* _Data to process_

+-------+

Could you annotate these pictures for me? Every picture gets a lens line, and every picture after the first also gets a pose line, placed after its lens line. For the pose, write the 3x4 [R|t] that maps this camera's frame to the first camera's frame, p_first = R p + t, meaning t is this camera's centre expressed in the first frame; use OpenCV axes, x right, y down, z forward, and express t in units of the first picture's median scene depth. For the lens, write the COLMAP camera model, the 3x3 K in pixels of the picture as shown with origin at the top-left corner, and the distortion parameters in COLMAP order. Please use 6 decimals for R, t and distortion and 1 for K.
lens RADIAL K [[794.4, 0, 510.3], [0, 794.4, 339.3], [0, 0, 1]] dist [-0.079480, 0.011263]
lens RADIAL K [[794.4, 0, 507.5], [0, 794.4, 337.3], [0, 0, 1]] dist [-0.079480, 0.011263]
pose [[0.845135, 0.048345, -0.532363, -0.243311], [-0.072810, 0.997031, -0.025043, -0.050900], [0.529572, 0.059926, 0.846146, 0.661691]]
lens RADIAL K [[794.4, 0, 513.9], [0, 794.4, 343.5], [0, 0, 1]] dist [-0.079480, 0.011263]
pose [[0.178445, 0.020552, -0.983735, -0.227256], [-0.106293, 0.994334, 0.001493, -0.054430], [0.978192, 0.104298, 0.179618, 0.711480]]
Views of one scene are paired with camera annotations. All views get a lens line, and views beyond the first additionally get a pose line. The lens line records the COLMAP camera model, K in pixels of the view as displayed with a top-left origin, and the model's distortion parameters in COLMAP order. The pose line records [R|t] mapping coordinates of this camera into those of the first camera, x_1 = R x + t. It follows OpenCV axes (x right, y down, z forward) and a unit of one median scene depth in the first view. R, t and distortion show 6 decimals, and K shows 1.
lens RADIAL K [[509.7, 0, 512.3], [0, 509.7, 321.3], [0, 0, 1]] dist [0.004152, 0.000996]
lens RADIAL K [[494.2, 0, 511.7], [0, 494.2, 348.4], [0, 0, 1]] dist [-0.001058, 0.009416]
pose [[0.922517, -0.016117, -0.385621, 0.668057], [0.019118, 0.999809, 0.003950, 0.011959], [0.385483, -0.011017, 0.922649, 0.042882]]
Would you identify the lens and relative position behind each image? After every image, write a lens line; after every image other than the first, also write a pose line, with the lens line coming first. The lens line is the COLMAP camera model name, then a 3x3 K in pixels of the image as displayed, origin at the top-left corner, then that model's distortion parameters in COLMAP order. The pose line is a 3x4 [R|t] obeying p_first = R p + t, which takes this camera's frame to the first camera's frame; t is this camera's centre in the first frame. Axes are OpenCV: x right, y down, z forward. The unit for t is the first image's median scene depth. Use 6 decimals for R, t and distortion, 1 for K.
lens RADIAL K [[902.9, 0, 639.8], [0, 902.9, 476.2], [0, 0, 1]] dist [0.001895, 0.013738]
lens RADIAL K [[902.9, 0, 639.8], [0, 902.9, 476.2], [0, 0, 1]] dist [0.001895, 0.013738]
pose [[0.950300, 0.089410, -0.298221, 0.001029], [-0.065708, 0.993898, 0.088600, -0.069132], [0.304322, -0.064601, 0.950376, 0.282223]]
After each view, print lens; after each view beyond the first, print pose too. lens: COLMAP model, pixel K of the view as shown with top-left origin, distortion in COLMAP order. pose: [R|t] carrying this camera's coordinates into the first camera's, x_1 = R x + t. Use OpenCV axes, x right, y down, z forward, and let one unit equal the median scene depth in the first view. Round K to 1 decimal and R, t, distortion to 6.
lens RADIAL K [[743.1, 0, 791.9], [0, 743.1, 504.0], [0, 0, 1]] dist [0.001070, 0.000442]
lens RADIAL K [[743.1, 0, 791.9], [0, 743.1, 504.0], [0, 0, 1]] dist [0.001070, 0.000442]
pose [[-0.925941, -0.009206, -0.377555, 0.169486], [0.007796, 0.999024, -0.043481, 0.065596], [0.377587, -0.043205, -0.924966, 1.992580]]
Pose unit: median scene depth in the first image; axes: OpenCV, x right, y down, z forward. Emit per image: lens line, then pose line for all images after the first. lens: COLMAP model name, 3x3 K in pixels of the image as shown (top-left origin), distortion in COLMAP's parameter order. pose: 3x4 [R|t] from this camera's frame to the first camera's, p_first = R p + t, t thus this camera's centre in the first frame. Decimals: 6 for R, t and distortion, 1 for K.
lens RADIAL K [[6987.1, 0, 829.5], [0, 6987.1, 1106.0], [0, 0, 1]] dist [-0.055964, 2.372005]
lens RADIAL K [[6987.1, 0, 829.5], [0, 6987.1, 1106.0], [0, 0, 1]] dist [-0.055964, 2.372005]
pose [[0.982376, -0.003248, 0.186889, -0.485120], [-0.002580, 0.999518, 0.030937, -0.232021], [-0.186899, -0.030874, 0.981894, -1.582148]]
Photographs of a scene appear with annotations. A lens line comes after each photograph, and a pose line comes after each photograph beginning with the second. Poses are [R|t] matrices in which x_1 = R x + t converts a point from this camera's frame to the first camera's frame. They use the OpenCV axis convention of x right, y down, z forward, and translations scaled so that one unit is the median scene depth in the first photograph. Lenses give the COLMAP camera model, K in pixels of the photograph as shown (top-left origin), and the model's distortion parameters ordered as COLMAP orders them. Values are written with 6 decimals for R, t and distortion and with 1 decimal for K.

+-------+

* _Try it_
The data given above must be transcribed exactly and completely.

* _Reply to the exercise_
Could you annotate these pictures for me? Every picture gets a lens line, and every picture after the first also gets a pose line, placed after its lens line. For the pose, write the 3x4 [R|t] that maps this camera's frame to the first camera's frame, p_first = R p + t, meaning t is this camera's centre expressed in the first frame; use OpenCV axes, x right, y down, z forward, and express t in units of the first picture's median scene depth. For the lens, write the COLMAP camera model, the 3x3 K in pixels of the picture as shown with origin at the top-left corner, and the distortion parameters in COLMAP order. Please use 6 decimals for R, t and distortion and 1 for K.
lens RADIAL K [[794.4, 0, 510.3], [0, 794.4, 339.3], [0, 0, 1]] dist [-0.079480, 0.011263]
lens RADIAL K [[794.4, 0, 507.5], [0, 794.4, 337.3], [0, 0, 1]] dist [-0.079480, 0.011263]
pose [[0.845135, 0.048345, -0.532363, -0.243311], [-0.072810, 0.997031, -0.025043, -0.050900], [0.529572, 0.059926, 0.846146, 0.661691]]
lens RADIAL K [[794.4, 0, 513.9], [0, 794.4, 343.5], [0, 0, 1]] dist [-0.079480, 0.011263]
pose [[0.178445, 0.020552, -0.983735, -0.227256], [-0.106293, 0.994334, 0.001493, -0.054430], [0.978192, 0.104298, 0.179618, 0.711480]]
Views of one scene are paired with camera annotations. All views get a lens line, and views beyond the first additionally get a pose line. The lens line records the COLMAP camera model, K in pixels of the view as displayed with a top-left origin, and the model's distortion parameters in COLMAP order. The pose line records [R|t] mapping coordinates of this camera into those of the first camera, x_1 = R x + t. It follows OpenCV axes (x right, y down, z forward) and a unit of one median scene depth in the first view. R, t and distortion show 6 decimals, and K shows 1.
lens RADIAL K [[509.7, 0, 512.3], [0, 509.7, 321.3], [0, 0, 1]] dist [0.004152, 0.000996]
lens RADIAL K [[494.2, 0, 511.7], [0, 494.2, 348.4], [0, 0, 1]] dist [-0.001058, 0.009416]
pose [[0.922517, -0.016117, -0.385621, 0.668057], [0.019118, 0.999809, 0.003950, 0.011959], [0.385483, -0.011017, 0.922649, 0.042882]]
Would you identify the lens and relative position behind each image? After every image, write a lens line; after every image other than the first, also write a pose line, with the lens line coming first. The lens line is the COLMAP camera model name, then a 3x3 K in pixels of the image as displayed, origin at the top-left corner, then that model's distortion parameters in COLMAP order. The pose line is a 3x4 [R|t] obeying p_first = R p + t, which takes this camera's frame to the first camera's frame; t is this camera's centre in the first frame. Axes are OpenCV: x right, y down, z forward. The unit for t is the first image's median scene depth. Use 6 decimals for R, t and distortion, 1 for K.
lens RADIAL K [[902.9, 0, 639.8], [0, 902.9, 476.2], [0, 0, 1]] dist [0.001895, 0.013738]
lens RADIAL K [[902.9, 0, 639.8], [0, 902.9, 476.2], [0, 0, 1]] dist [0.001895, 0.013738]
pose [[0.950300, 0.089410, -0.298221, 0.001029], [-0.065708, 0.993898, 0.088600, -0.069132], [0.304322, -0.064601, 0.950376, 0.282223]]
After each view, print lens; after each view beyond the first, print pose too. lens: COLMAP model, pixel K of the view as shown with top-left origin, distortion in COLMAP order. pose: [R|t] carrying this camera's coordinates into the first camera's, x_1 = R x + t. Use OpenCV axes, x right, y down, z forward, and let one unit equal the median scene depth in the first view. Round K to 1 decimal and R, t, distortion to 6.
lens RADIAL K [[743.1, 0, 791.9], [0, 743.1, 504.0], [0, 0, 1]] dist [0.001070, 0.000442]
lens RADIAL K [[743.1, 0, 791.9], [0, 743.1, 504.0], [0, 0, 1]] dist [0.001070, 0.000442]
pose [[-0.925941, -0.009206, -0.377555, 0.169486], [0.007796, 0.999024, -0.043481, 0.065596], [0.377587, -0.043205, -0.924966, 1.992580]]
Pose unit: median scene depth in the first image; axes: OpenCV, x right, y down, z forward. Emit per image: lens line, then pose line for all images after the first. lens: COLMAP model name, 3x3 K in pixels of the image as shown (top-left origin), distortion in COLMAP's parameter order. pose: 3x4 [R|t] from this camera's frame to the first camera's, p_first = R p + t, t thus this camera's centre in the first frame. Decimals: 6 for R, t and distortion, 1 for K.
lens RADIAL K [[6987.1, 0, 829.5], [0, 6987.1, 1106.0], [0, 0, 1]] dist [-0.055964, 2.372005]
lens RADIAL K [[6987.1, 0, 829.5], [0, 6987.1, 1106.0], [0, 0, 1]] dist [-0.055964, 2.372005]
pose [[0.982376, -0.003248, 0.186889, -0.485120], [-0.002580, 0.999518, 0.030937, -0.232021], [-0.186899, -0.030874, 0.981894, -1.582148]]
Photographs of a scene appear with annotations. A lens line comes after each photograph, and a pose line comes after each photograph beginning with the second. Poses are [R|t] matrices in which x_1 = R x + t converts a point from this camera's frame to the first camera's frame. They use the OpenCV axis convention of x right, y down, z forward, and translations scaled so that one unit is the median scene depth in the first photograph. Lenses give the COLMAP camera model, K in pixels of the photograph as shown (top-left origin), and the model's distortion parameters ordered as COLMAP orders them. Values are written with 6 decimals for R, t and distortion and with 1 decimal for K.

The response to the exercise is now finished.